Poucos metros além das paredes exteriores da planta de papel Tan Mai, existe uma "próspera indústria" à sombra dos coqueiros. Dos tanques em que são despejados os efluentes da fábrica, os moradores locais tiram sua "matéria prima" usando redes que transbordam a "colheita" do dia: as fibras de papel que ficam nas águas residuais da planta.
Como uma parte dessa comunidade vive literalmente das águas residuais, vendendo a fibra recuperada a fabricantes de papel de baixa qualidade nas proximidades da cidade de Ho Chi Minh, outras pessoas pagam o preço pelas colheitas danificadas, a água para beber poluída e os peixes mortos. A Tan Mai é um exemplo de comunidade dividida que, por um lado depende da poluição da indústria para ter rendimentos e por outro é lesada por suas atividades. Alguns membros da comunidade trabalham na indústria. Outros reclamam por ter perdido colheitas anuais inteiras sem nenhuma compensação.
Embora a Tan Mai tenha causado poluição desde a década de 60, não foi até que a indústria incrementou a produção em 1992 que os membros da comunidade organizados em grupo demandaram soluções para a morte dos peixes e a danificação das colheitas. Entre 1992 e 1996, membros da comunidade encaminharam cartas ao Departamento de Ciência, Tecnologia e Meio Ambiente (DOSTE), à mídia e à gerência da fábrica. O DOSTE investigou as reclamações da comunidade, porém, nunca mostrou os resultados aos membros da comunidade e nunca concedeu compensação pelas perdas de colheitas e peixes. Uma poucas pessoas argumentaram que Tan Mai não sofre impactos ambientais sérios. Os gerentes da fábrica reconheceram que era necessário um novo sistema de tratamento de detritos.
Mesmo as pessoas que se sustentam com a recuperação das fibras expressam preocupação a respeito dos impactos da poluição da fábrica. Os agricultores locais não podem comer o arroz que produzem, apenas podem usá-lo para alimentar os porcos. Os membros da comunidade queixaram-se por sofrerem enjôos devido à poluição do ar, problemas respiratórios, visuais e cutâneos e por ficarem com campos menores para cultivar árvores frutíferas.
Apesar disso tudo, a comunidade Tan Mai está, tanto psicológica quanto emocionalmente, dividida. Um grupo de famílias mora perto dos fundos da fábrica, colhendo as fibras de papel. Outro grupo planta arroz em campos próximos. Um terceiro grupo mora em apartamentos construídos pela companhia localizados na área urbana da fábrica. E um quarto grupo mora em casas flutuantes de pescadores que ficam no rio em que a Tan Mai despeja as águas residuais. O Phuong (ou distrito) tem um presidente jovem e dinâmico que está verdadeiramente interessado pelos impactos ambientais da fábrica sobre a comunidade e manifesta sua frustração por não ser capaz de mudar a situação. Através dessa posição oficial, a comunidade apresentou reclamações formais tanto à fábrica quanto às autoridades da província. Mas como ele explica, "As pessoas nessa área têm seus filhos trabalhando na fábrica. Eles têm acesso a usar a eletricidade e água da fábrica. Obviamente, a fábrica dá perdas e benefícios para eles, e por isso, eles não querem reclamar muito" entrevista pessoal, em 6 de junho de 1997)

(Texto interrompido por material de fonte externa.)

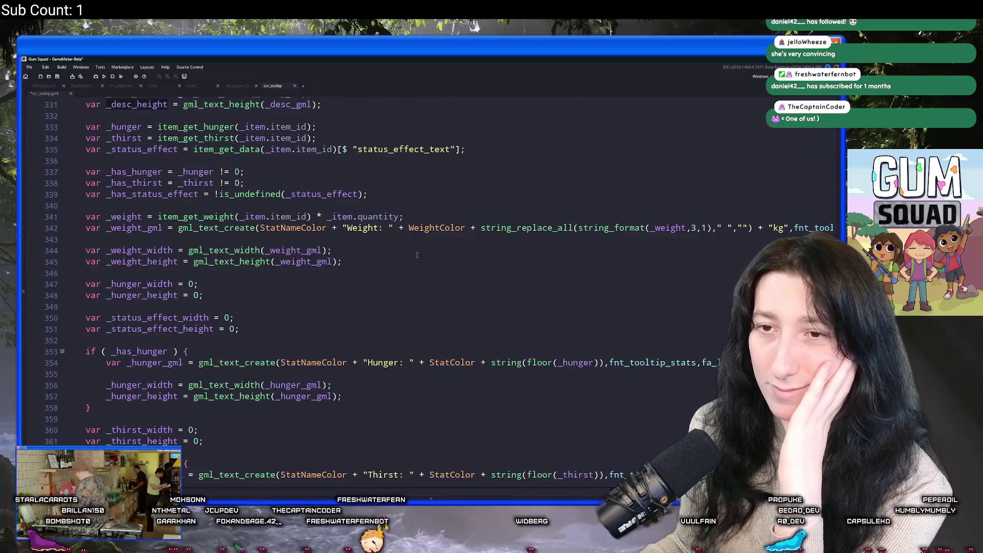
pyautogui.scroll(2, 446, 146)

A Tan Mai pertence e é gerenciada pelas autoridades estatais e, ao mesmo tempo, regulamentada pela Agência Nacional de Meio Ambiente. Ora através da corrupção ora através de políticas combinadas, o estado tem trabalhado para bloquear críticas e demandas de melhoras ambientais em fábricas como a Tan Mai. Por exemplo, depois das reclamações da comunidade, o DOSTE mediu os níveis de poluição da água no Tan Mai. Contudo, essas medições foram feitas com o intuito de ocultar os níveis reais de poluição (por exemplo, algumas amostras foram, de fato, tomadas rio acima, onde a água é relativamente limpa). O DOSTE, então, expediu um memorando formal afirmando que a fábrica estava de acordo com os padrões ambientais. Todos os que estavam envolvidos nesse caso reconhecem que a Tan Mai não cumpre, em lugar nenhum, os padrões ambientais e ainda por cima esse documento é agora aceito como prova do desempenho da Tan Mai.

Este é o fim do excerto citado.